Buckett, B.J. v Beaumont, G.J

Case

[1992] FCA 636

03 SEPTEMBER 1992

No judgment structure available for this case.

Re: BRIAN JOHN BUCKETT
And: GORDON JOHN BEAUMONT; JIM GREISS; DIRECTOR OF PUBLIC PROSECUTIONS and
PAUL FALZON
No. N G181 of 1992
FED No. 636
Criminal Law

COURT

IN THE FEDERAL COURT OF AUSTRALIA


NEW SOUTH WALES DISTRICT REGISTRY
GENERAL DIVISION
Gummow J.(1)
CATCHWORDS

Criminal Law - federal offences - committal proceedings in State court - applicant discharged on some counts and committed on others - whether Local Court fell into reviewable error in formulating costs order against the informants.

Justices Act 1902 (NSW) ss. 41, 41A.

Latoudis v Casey (1990) 170 CLR 534 considered.

HEARING

SYDNEY

#DATE 3:9:1992

Counsel and solicitors Mr G. Giagios instructed by
for the applicant: Salmon Connolly and Co

Counsel and solicitors for Mr Lionel Robberds QC
the first respondents: instructed by the Director

of Public Prosecutions

Counsel for the second respondent: Mr Lionel Robberds QC

ORDER

THE COURT ORDERS THAT:

The Application be dismissed, with costs.

JUDGE1

This is a application for an order of review under the Administrative Decisions (Judicial Review) Act 1977 ("the ADJR Act"). The decision maker was the third respondent, Mr Falzon LCM who on 17 March 1992 made a costs order in favour of the applicant and against the first respondents, the informants in committal proceedings against the applicant. The third respondent made a total award of costs of $5,300. The applicant contends that the exercise of the third respondent's discretion miscarried and that if the discretion had been properly exercised an award would have been made in a greater sum. One particular complaint is that the third respondent erred in law in refusing to award costs on an indemnity basis.

  1. The third respondent was acting in the committal proceedings pursuant to s. 68 of the Judiciary Act 1903 which picked s. 41A of the Justices Act 1902 (NSW) ("the Justices Act"); see Thorp v Abbotto (1992) 106 ALR 239 at 241, 249-250. The relevant provisions of s. 41A of the Justices Act are sub-ss. (1) and (2). These read as follows: -

"41A. (1) The Justice or Justices -

(a) when making an order discharging a defendant as to the information then under inquiry; or

(b) when committing a defendant for trial for an indictable offence which is not identical in all respects to the indictable offence with which the defendant was charged,

may, in and by an order made by the Justice or Justices (which, in the circumstances referred to in paragraph (a), may be the same order as the order discharging the defendant) adjudge that the informant shall pay to the clerk of the court to be paid to the defendant such costs as to the Justice or Justices seem just and reasonable.

(2) The amount so allowed for costs shall in all cases be specified in the order requiring payment."
  1. In understanding the course of events in the committal proceedings it is important to appreciate the effect of sub-s. 41(2) of the Justices Act, particularly the phrase "has committed an indictable offence" in sub-s. 41(2)(b). Sub-s. 41(2) states as follows: -

"41(2) When all evidence for the prosecution has been taken, the Justice or Justices shall, after considering all the evidence before the Justice or Justices -

(a) if not of the opinion referred to in paragraph (b) - forthwith order the defendant to be discharged as to the information then under inquiry; or

(b) if of the opinion that, having regard to all the evidence before the Justice or Justices, the evidence is capable of satisfying a jury beyond reasonable doubt that the defendant has committed an indictable offence -

(i) if the defendant is present - proceed as provided by subsections (4), (5) and (6); or

(ii) if the defendant is not present - proceed as provided by subsection (6)."

▶ Assignment
According to the court judgment above, what total amount of costs did the third respondent award?

▶ Records provided
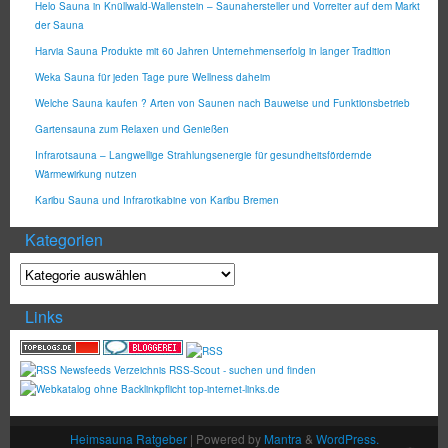
Helo Sauna in Knüllwald-Wallenstein – Saunahersteller und Vorreiter auf dem Markt
der Sauna
Harvia Sauna Produkte mit 60 Jahren Unternehmenserfolg in langer Tradition
Weka Sauna für jeden Tage pure Wellness daheim
Welche Sauna kaufen ? Arten von Saunen nach Bauweise und Funktionsbetrieb
Gartensauna zum Relaxen und Genießen
Infrarotsauna – Langwellige Strahlungsenergie für gesundheitsfördernde
Wärmewirkung nutzen
Karibu Sauna und Infrarotkabine von Karibu Bremen
Kategorien
Links
Heimsauna Ratgeber
| Powered by
Mantra
&
WordPress.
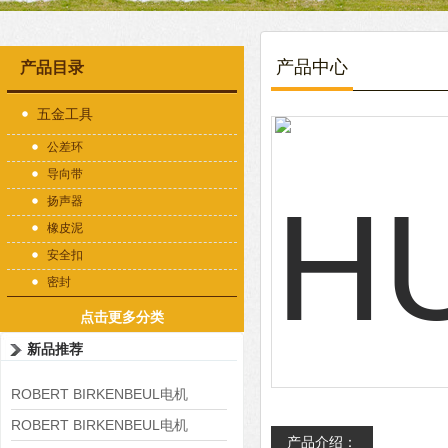
产品中心
产品目录
五金工具
公差环
导向带
扬声器
橡皮泥
安全扣
密封
点击更多分类
新品推荐
ROBERT BIRKENBEUL电机
8APE225M-4-IE3
ROBERT BIRKENBEUL电机
产品介绍：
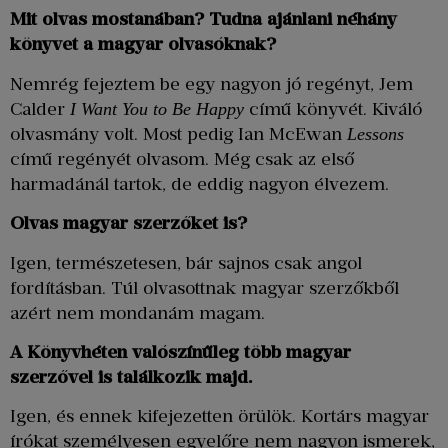
Mit olvas mostanában? Tudna ajánlani néhány
könyvet a magyar olvasóknak?
Nemrég fejeztem be egy nagyon jó regényt, Jem
Calder
című könyvét. Kiváló
I Want You to Be Happy
olvasmány volt. Most pedig Ian McEwan
Lessons
című regényét olvasom. Még csak az első
harmadánál tartok, de eddig nagyon élvezem.
Olvas magyar szerzőket is?
Igen, természetesen, bár sajnos csak angol
fordításban. Túl olvasottnak magyar szerzőkből
azért nem mondanám magam.
A Könyvhéten valószínűleg több magyar
szerzővel is találkozik majd.
Igen, és ennek kifejezetten örülök. Kortárs magyar
írókat személyesen egyelőre nem nagyon ismerek,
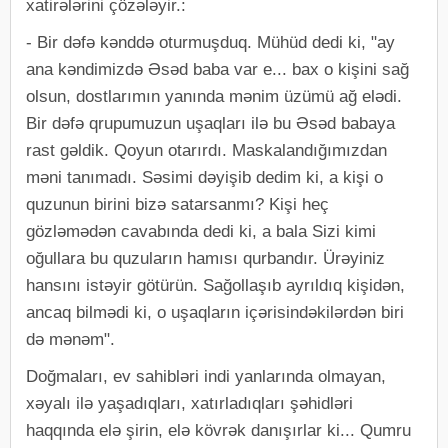
xatirələrini çözələyir.:
- Bir dəfə kənddə oturmuşduq. Mühüd dedi ki, "ay
ana kəndimizdə Əsəd baba var e... bax o kişini sağ
olsun, dostlarımın yanında mənim üzümü ağ elədi.
Bir dəfə qrupumuzun uşaqları ilə bu Əsəd babaya
rast gəldik. Qoyun otarırdı. Maskalandığımızdan
məni tanımadı. Səsimi dəyişib dedim ki, a kişi o
quzunun birini bizə satarsanmı? Kişi heç
gözləmədən cavabında dedi ki, a bala Sizi kimi
oğullara bu quzuların hamısı qurbandır. Ürəyiniz
hansını istəyir götürün. Sağollaşıb ayrıldıq kişidən,
ancaq bilmədi ki, o uşaqların içərisindəkilərdən biri
də mənəm".
Doğmaları, ev sahibləri indi yanlarında olmayan,
xəyalı ilə yaşadıqları, xatırladıqları şəhidləri
haqqında elə şirin, elə kövrək danışırlar ki... Qumru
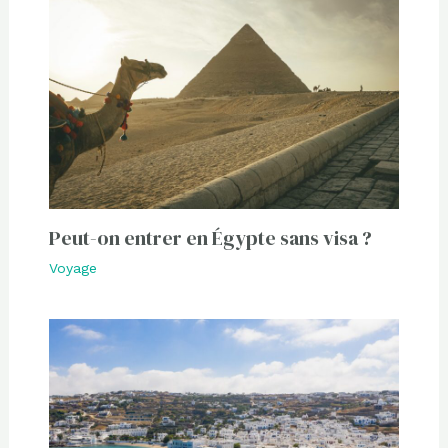
Peut-on entrer en Égypte sans visa ?
Voyage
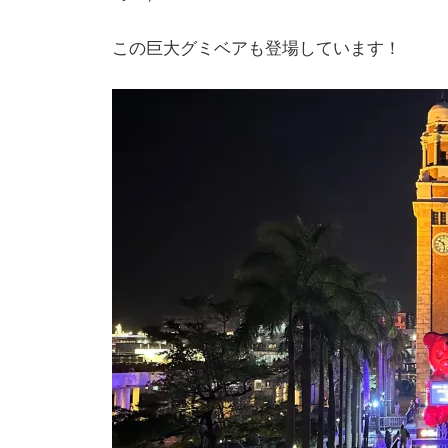
この巨大グミベアも登場しています！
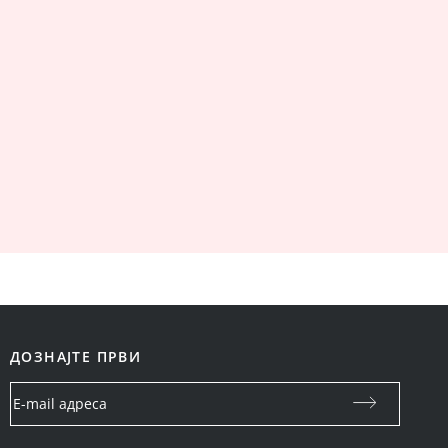
ДОЗНАЈТЕ ПРВИ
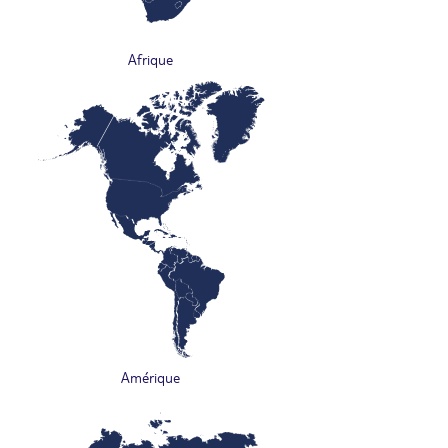
Afrique
Amérique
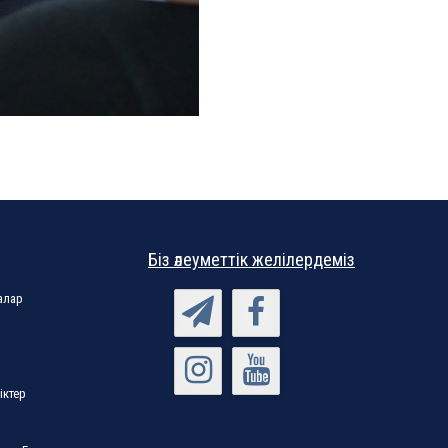
Біз әлеуметтік желілердеміз
алар
іктер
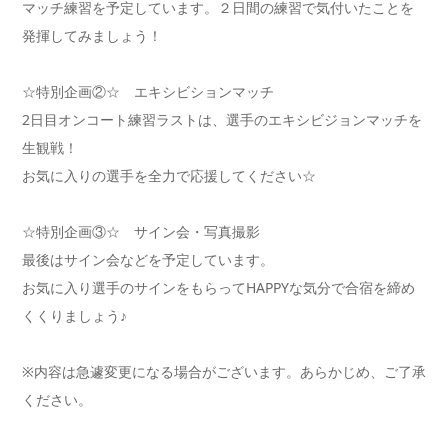
マッチ練習を予定しています。２日間の練習で気付いたことを
発揮してみましょう！
☆特別企画②☆ エキシビションマッチ
2日目オンコート練習ラストは、選手のエキシビジョンマッチを
生観戦！
お気に入りの選手を全力で応援してください☆
☆特別企画③☆ サイン会・写真撮影
最後はサイン会などを予定しています。
お気に入り選手のサインをもらってHAPPYな気分で合宿を締め
くくりましょう♪
※内容は急遽変更になる場合がございます。あらかじめ、ご了承
ください。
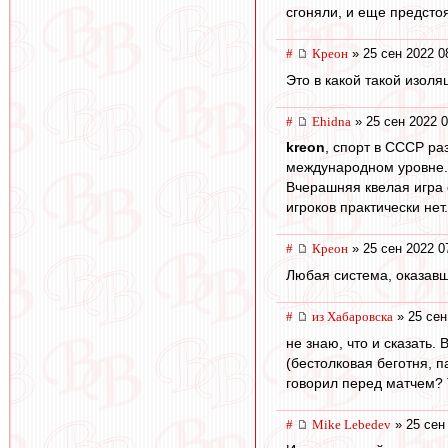
сгоняли, и еще предстоят
#
Креон
» 25 сен 2022 0
Это в какой такой изоля
#
Ehidna
» 25 сен 2022 0
kreon
, спорт в СССР ра
международном уровне.
Вчерашняя квелая игра 
игроков практически нет.
#
Креон
» 25 сен 2022 0
Любая система, оказавш
#
из Хабаровска
» 25 сен
не знаю, что и сказать.
(бестолковая беготня, па
говорил перед матчем? Т
#
Mike Lebedev
» 25 сен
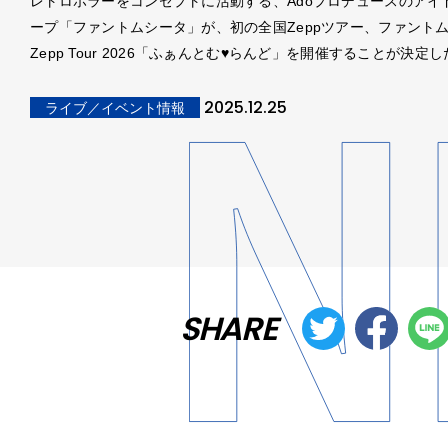
レトロホラーをコンセプトに活動する、Adoプロデュースのアイ
ープ「ファントムシータ」が、初の全国Zeppツアー、ファント
Zepp Tour 2026「ふぁんとむ♥らんど」を開催することが決定
2025.12.25
ライブ／イベント情報
SHARE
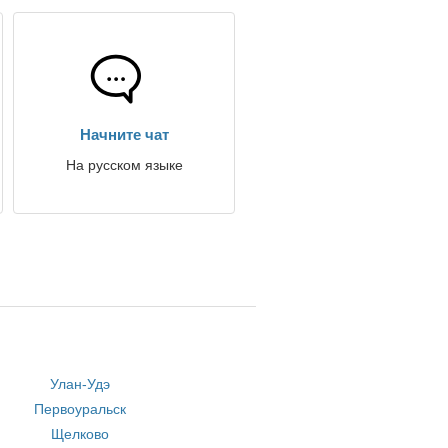
Начните чат
На русском языке
Улан-Удэ
Первоуральск
Щелково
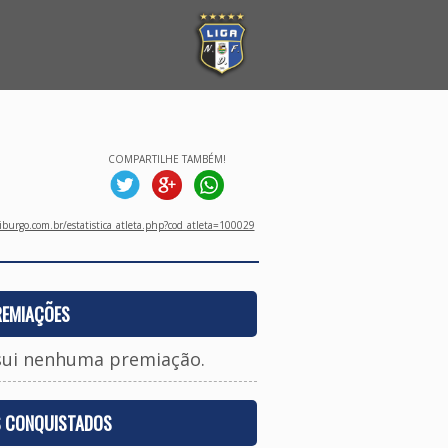
COMPARTILHE TAMBÉM!
burgo.com.br/estatistica_atleta.php?cod_atleta=100029
REMIAÇÕES
sui nenhuma premiação.
S CONQUISTADOS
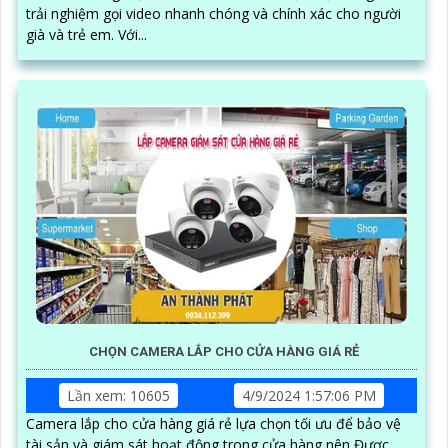
trải nghiệm gọi video nhanh chóng và chính xác cho người
già và trẻ em. Với...
CHỌN CAMERA LẮP CHO CỬA HÀNG GIÁ RẺ
Lần xem: 10605
4/9/2024 1:57:06 PM
Camera lắp cho cửa hàng giá rẻ lựa chọn tối ưu để bảo vệ
tài sản và giám sát hoạt động trong cửa hàng nên Được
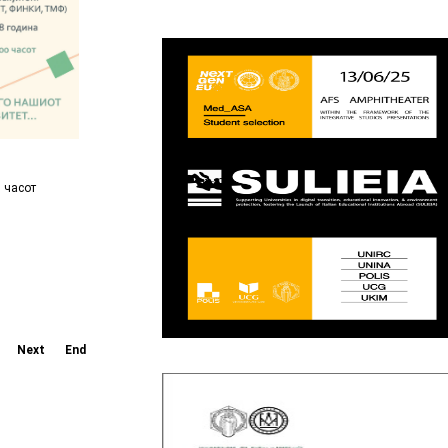
0 часот
Next
End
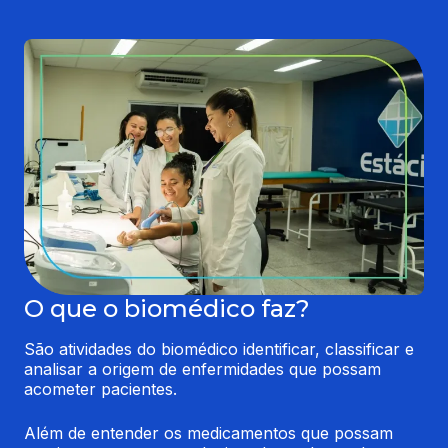
O que o biomédico faz?
São atividades do biomédico identificar, classificar e 
analisar a origem de enfermidades que possam 
acometer pacientes.
Além de entender os medicamentos que possam 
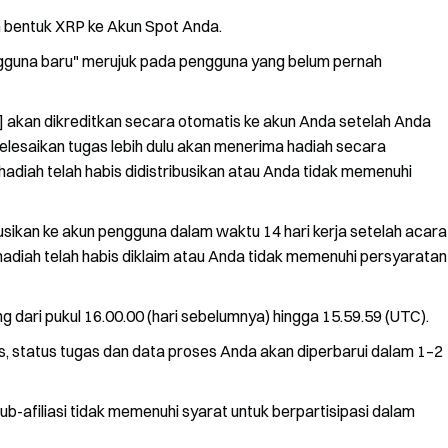
am bentuk XRP ke Akun Spot Anda.
gguna baru" merujuk pada pengguna yang belum pernah
 akan dikreditkan secara otomatis ke akun Anda setelah Anda
lesaikan tugas lebih dulu akan menerima hadiah secara
 hadiah telah habis didistribusikan atau Anda tidak memenuhi
usikan ke akun pengguna dalam waktu 14 hari kerja setelah acara
 hadiah telah habis diklaim atau Anda tidak memenuhi persyaratan
ng dari pukul 16.00.00 (hari sebelumnya) hingga 15.59.59 (UTC).
s, status tugas dan data proses Anda akan diperbarui dalam 1–2
 sub-afiliasi tidak memenuhi syarat untuk berpartisipasi dalam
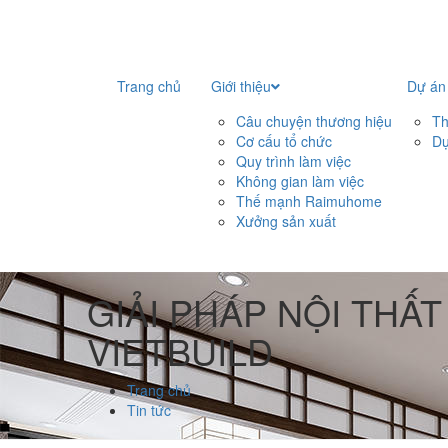
Trang chủ
Giới thiệu
Dự án
Câu chuyện thương hiệu
Th
Cơ cấu tổ chức
Dự
Quy trình làm việc
Không gian làm việc
Thế mạnh Raimuhome
Xưởng sản xuất
GIẢI PHÁP NỘI THẤ
VIETBUILD
Trang chủ
Tin tức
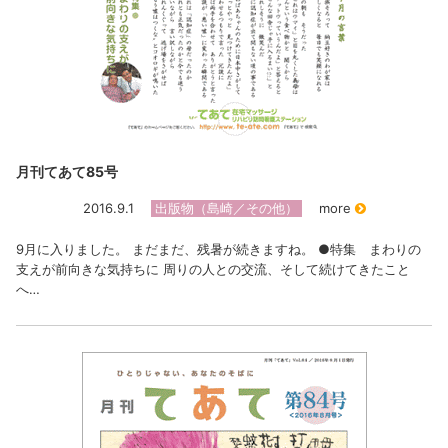
月刊てあて85号
2016.9.1
出版物（島崎／その他）
more
9月に入りました。 まだまだ、残暑が続きますね。 ●特集 まわりの
支えが前向きな気持ちに 周りの人との交流、そして続けてきたこと
へ…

▶ Your solution
$5,300